Big Pig
Hamburg, Logo
Australiens Pop-Szene ist nicht nur überdurchschnittlich produktiv, sondern auch stets für eine Überraschung gut. So eine ist auf den ersten Blick auch Big Pig. Was zunächst wie eine Arbeitsbeschaffungsmaßnahme -— drei Schlagzeuger, drei Sänger —- aussieht, glänzt auf der anderen Seite durch gewagtes Weglassen: keine Gitarren, kein Bassist. Auf jeden Fall eine Besetzung, die ein explosives Live-Gemisch erwarten läßt, und so war das kleine, heiße „Logo“ am Abend des Deutschland-Debüts auch trotz des unbekannten Namens gestopft voll.
Das bizarre Septett hatte so von Beginn an kaum Schwierigkeiten, den Saal zum erwünschten Kochen zu bringen. Allesamt in brutal anmutende, schwarze Schlachterschürzen gewandet, erweckten Big Pig allerdings gar nicht den Eindruck einer munteren Tanzkapelle; eher wirkten sie wie Eingeweide schwingende, blutspritzende Gruft-Rocker mit Endzeit-Komplex.
Wenn sich dieses Image umgehend ins Gegenteil verkehrte, so lag das zum großen Teil an den Qualitäten von Frontfrau Sherine, deren Schürze auch bedeutend kürzer war als die ihrer männlichen Mitstreiter. Flankiert von den Sangeskollegen Tony Antoniades und Nick Disbray, die auch Percussion (noch mehr!) und Mundharmonika beisteuerten, ließ Sherine eine exzellente Soulstimme hören, die in ihren besten Momenten den ganzen Trommel-Bombast übertönte und beherrschte. Ihre beiden männlichen Pendants beschränkten sich weitgehend auf Refrains und dramatische Spitzen.

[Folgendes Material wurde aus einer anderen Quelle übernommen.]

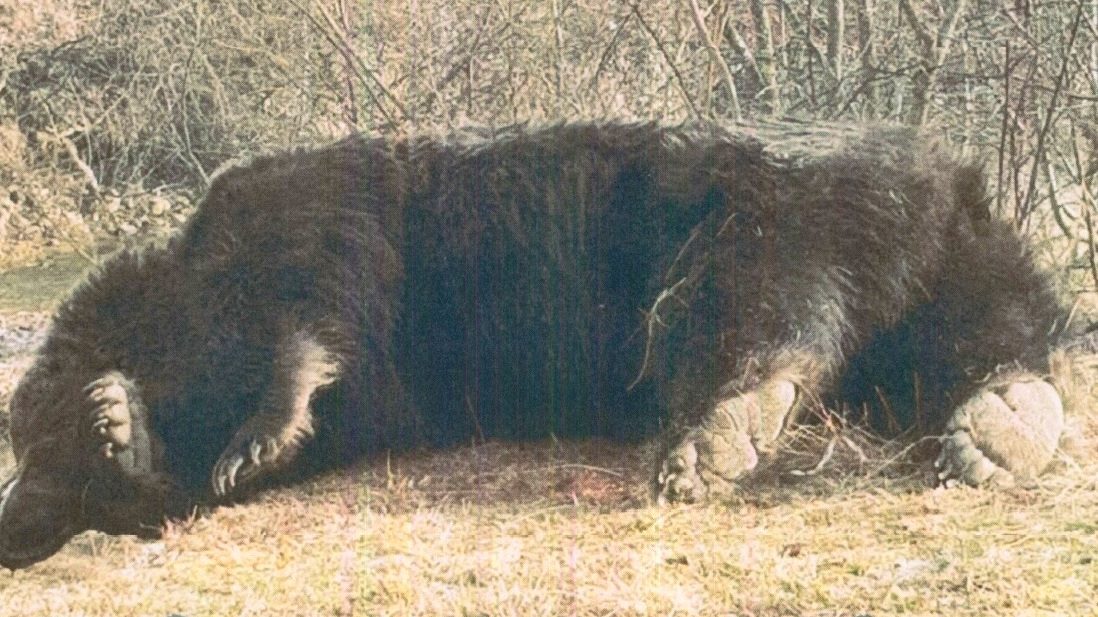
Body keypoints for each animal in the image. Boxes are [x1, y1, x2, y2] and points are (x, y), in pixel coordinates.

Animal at [0, 121, 1076, 566]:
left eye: (27, 447)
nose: (10, 523)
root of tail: (945, 183)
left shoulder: (299, 218)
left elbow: (318, 309)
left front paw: (172, 422)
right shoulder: (383, 393)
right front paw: (132, 431)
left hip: (783, 199)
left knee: (764, 293)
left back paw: (717, 436)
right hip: (946, 253)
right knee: (977, 325)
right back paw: (1000, 423)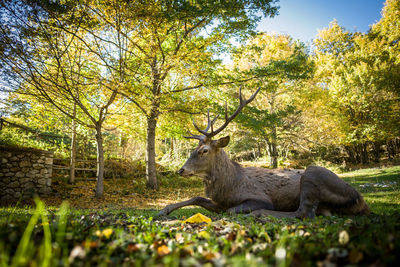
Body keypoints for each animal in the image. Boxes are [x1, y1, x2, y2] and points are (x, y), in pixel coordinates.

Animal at [158, 87, 370, 219]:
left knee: (304, 212)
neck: (229, 184)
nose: (181, 170)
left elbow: (232, 211)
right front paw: (164, 210)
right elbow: (197, 198)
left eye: (204, 150)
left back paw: (259, 214)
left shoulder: (259, 198)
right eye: (193, 149)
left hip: (312, 175)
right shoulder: (218, 202)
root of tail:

Sherine machte die Show: routinierte, witzige Ansagen, koboldhafte Tanzeinlagen, wohltuend wenig Las-Vegas-Glätte dabei, dagegen vieles, das spontan wirkte und vielleicht auch war.
Ach ja: die Schlagzeuger! Wer bei drei Mann polyrhythmische und komplexe Strukturen erwartet hatte, wurde enttäuscht. Größtenteils brillierten die Herren Oleh Witer. Adrian Scaglione und Neil Baker mit ökonomischer Arbeitsteilung und etlichen Parallel-Übungen, was den Beat zwar entsprechend lauter, aber nicht unbedingt aufregender machte.
War auch nicht zwingend nötig, denn auf diese Weise gelang es Big Pig recht effektvoll, das konventionelle Rhythm & Blues-Gerüst tanzfreundlich zu intensivieren, was das (bei dieser Hitze) erstaunlich konditionsstarke Publikum mit Hingabe und reichlichem Abtanzen honorierte. Für die mitunter nötigen Bass-Lines und harmonischen Grundlagen sorgte Keyboarder Tim Rosewarne, der mit seiner Profilstellung auf der Bühne als einziger die frontale Angriffsformation der Big Pig-Mannschaft durchbrach.
Fazit: Eine sehr kompakte, druckvolle Tanz-Band, die aus einfach strukturiertem Songmaterial beachtliche Funken schlägt. Und vor allem: eine Sängerin mit Stimme und voller Charisma.